Excerpt:
When a top nob of the South Bank gets up before a packed house and says that what we are about to see "is obviously going to have a huge impact around the world", you wonder if that isn't a little presumptious. Akram Khan's latest creation, ma, only his second full-length work, arrives staggering under a weight of expectation. Inspired by Arundhati Roy's essays about farmers in India being evicted from their land and using spoken text by the writer Hanif Kureishi, the new piece appeared to hold out the promise of some new form of agitprop, dance theatre with a message that would spark political awareness wherever it played.

But it isn't like that. Though Khan certainly breaks new ground in ma (Hindi for both "mother" and "earth"), he shies away from narrative, ending up with the usual if in this case brilliantly worked abstraction that Western contemporary dance has become. "Let me tell you a story..." says Khan promisingly at pivotal moments, but each time the story peters out. First, Khan relates a childhood memory, of hanging from a tree to let ideas fall out of his head. It's a theme echoed in the many upside-down poses, including, in the opening moments, the vocalist Faheem Mazhar hanging from his heels while singing a ravishing lament.

The second story is relayed by a pair of women who up-end themselves to resemble saplings while they bicker over the details of a fable. While the episode is touching and humorous, it feels like a diversion, not a development of a theme.

Which is odd given Khan's devotion to kathak, the north Indian classical dance form in which movement is inseparable from story-telling. Formally, kathak's spirit infuses everything in ma. Its flat, stamping feet, its whirring arms, its speed, mesh seamlessly with modern handsprings, barrel rolls and off-centre lurches to forge a mercurial style that can send a body careening across space like a skimmed pebble. As always, Khan's own contribution is riveting, but he's generous, too, choosing fellow dancers quite as sleek and fast.

The exercise:
According to the dance review, what does the Hindi word "ma" mean?

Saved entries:
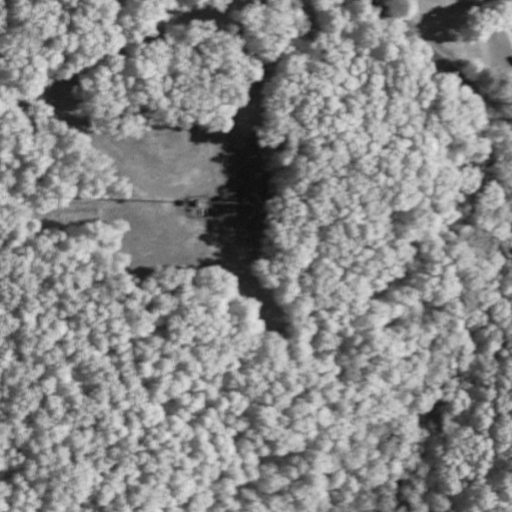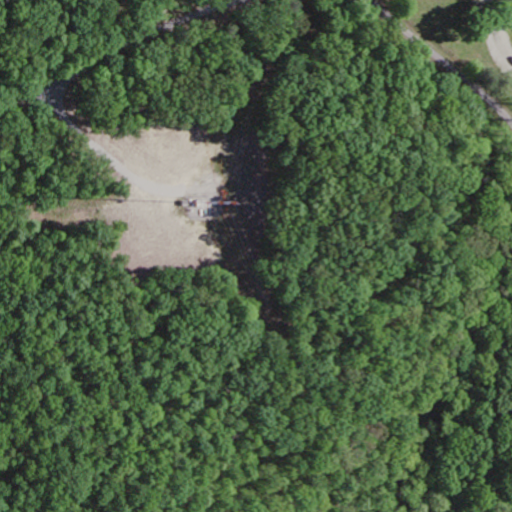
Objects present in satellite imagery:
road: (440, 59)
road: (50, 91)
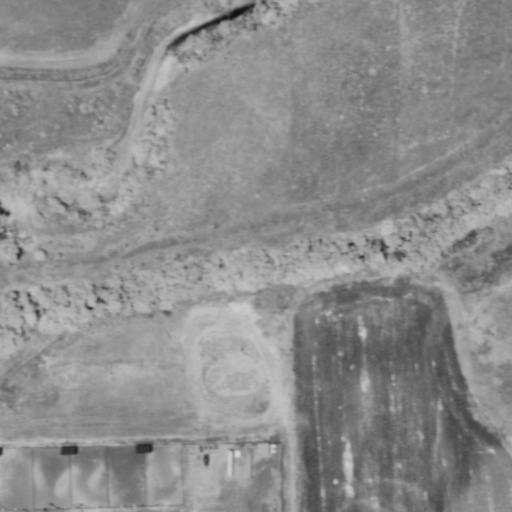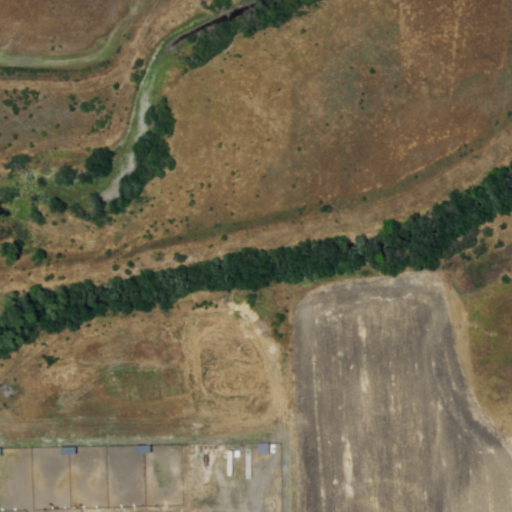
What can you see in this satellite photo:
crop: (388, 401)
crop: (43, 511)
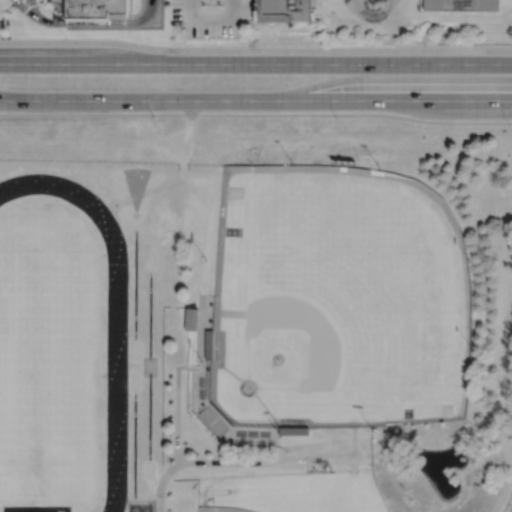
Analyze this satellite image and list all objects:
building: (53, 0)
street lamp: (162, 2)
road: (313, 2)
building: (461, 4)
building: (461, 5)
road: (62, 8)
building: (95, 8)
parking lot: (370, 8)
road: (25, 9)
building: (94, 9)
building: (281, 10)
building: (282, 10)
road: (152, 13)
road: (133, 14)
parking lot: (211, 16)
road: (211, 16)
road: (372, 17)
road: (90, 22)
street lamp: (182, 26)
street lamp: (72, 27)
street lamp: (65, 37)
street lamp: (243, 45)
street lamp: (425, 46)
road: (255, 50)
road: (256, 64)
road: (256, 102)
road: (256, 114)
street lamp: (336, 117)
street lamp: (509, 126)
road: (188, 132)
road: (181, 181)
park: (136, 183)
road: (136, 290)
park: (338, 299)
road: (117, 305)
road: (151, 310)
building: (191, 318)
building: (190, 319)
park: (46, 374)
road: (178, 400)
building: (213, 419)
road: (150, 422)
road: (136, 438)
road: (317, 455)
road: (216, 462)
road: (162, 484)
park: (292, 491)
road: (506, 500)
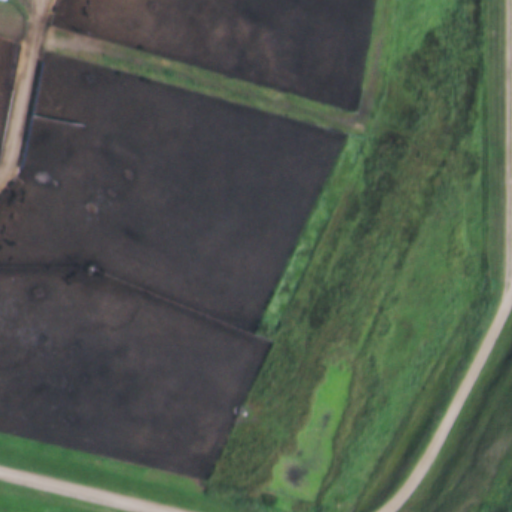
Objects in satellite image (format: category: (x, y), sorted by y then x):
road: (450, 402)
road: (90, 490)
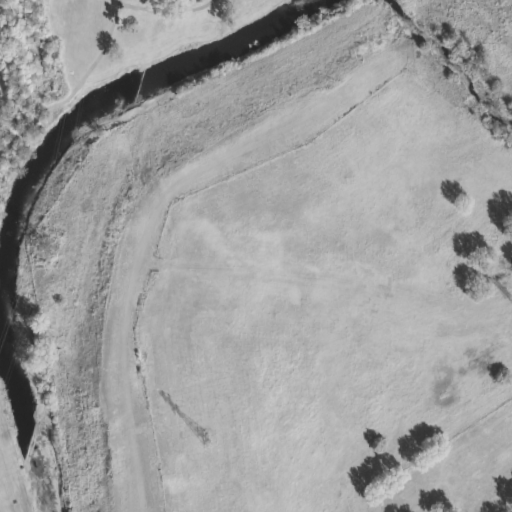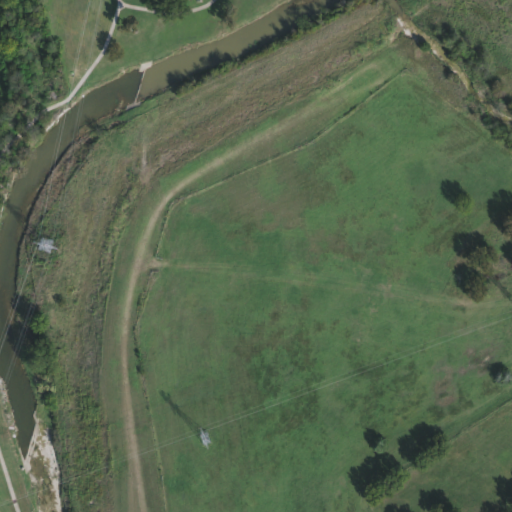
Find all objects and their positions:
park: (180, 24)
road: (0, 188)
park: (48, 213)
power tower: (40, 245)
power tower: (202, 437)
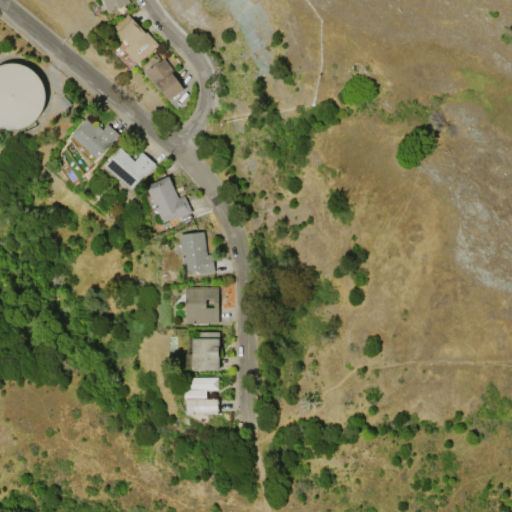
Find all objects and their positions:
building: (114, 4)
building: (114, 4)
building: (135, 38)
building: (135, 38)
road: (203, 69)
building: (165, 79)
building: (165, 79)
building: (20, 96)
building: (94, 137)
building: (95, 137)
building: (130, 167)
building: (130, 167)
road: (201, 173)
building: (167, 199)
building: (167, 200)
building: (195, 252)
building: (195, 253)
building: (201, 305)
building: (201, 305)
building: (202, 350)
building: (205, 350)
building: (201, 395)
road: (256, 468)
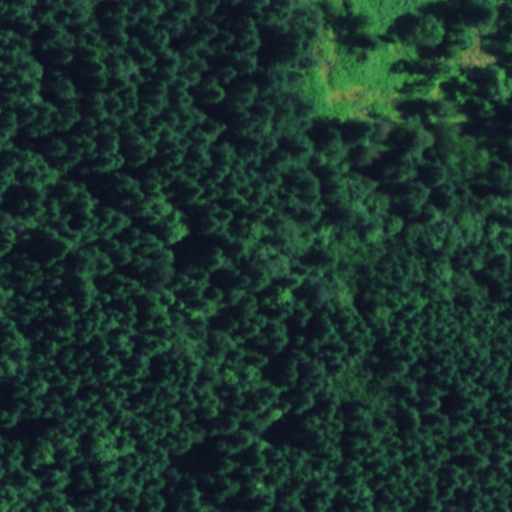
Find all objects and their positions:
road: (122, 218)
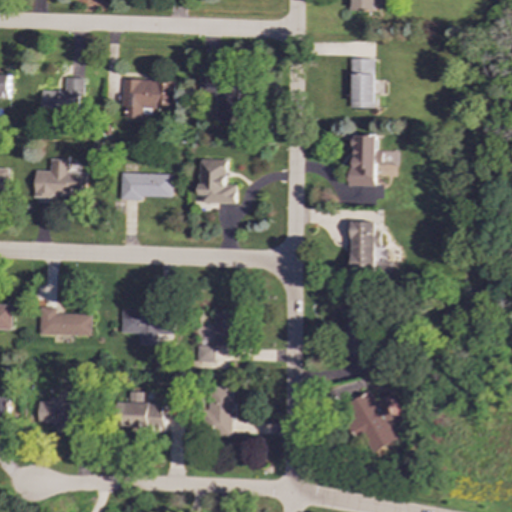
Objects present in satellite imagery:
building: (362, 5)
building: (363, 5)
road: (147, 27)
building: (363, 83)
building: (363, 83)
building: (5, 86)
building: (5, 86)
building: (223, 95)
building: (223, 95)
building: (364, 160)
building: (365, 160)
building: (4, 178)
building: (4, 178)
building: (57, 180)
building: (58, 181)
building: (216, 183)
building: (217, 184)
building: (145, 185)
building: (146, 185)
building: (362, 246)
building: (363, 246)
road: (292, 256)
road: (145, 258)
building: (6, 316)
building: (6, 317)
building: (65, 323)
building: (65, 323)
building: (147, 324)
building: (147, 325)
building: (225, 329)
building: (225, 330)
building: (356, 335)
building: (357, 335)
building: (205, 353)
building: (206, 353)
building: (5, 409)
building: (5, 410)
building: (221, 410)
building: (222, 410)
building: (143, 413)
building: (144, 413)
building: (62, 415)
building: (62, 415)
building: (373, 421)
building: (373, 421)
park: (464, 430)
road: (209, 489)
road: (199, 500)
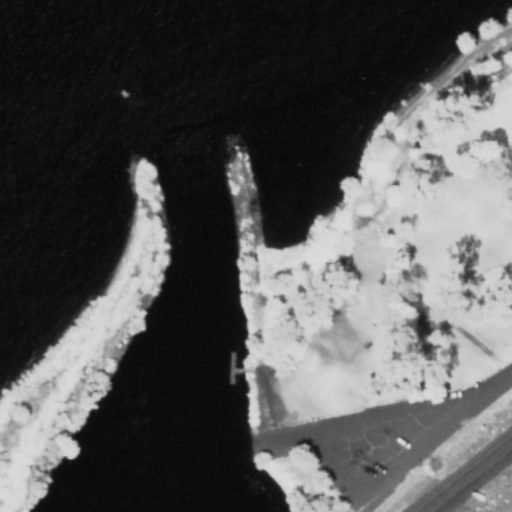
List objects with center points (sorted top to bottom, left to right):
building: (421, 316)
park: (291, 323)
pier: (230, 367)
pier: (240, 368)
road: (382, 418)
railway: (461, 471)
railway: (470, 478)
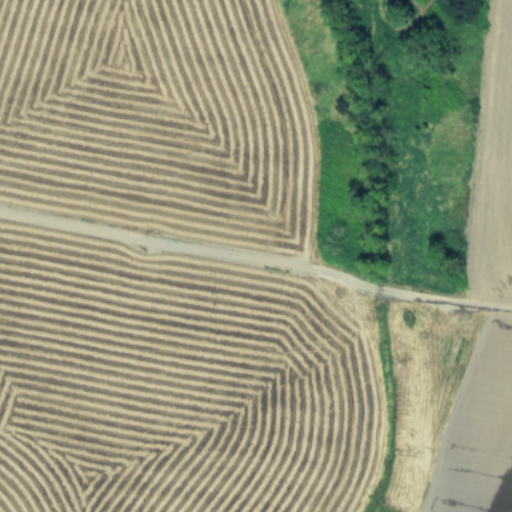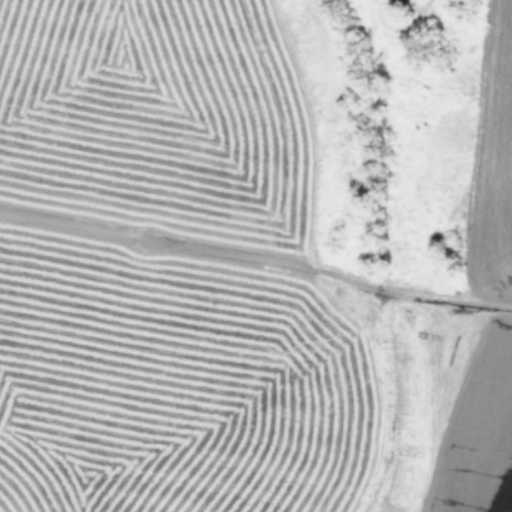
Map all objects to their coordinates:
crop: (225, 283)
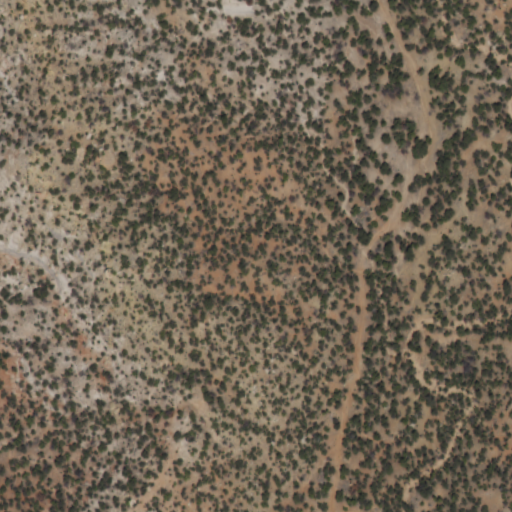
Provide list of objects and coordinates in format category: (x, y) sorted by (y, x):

Problem solution:
It means both "mother" and "earth."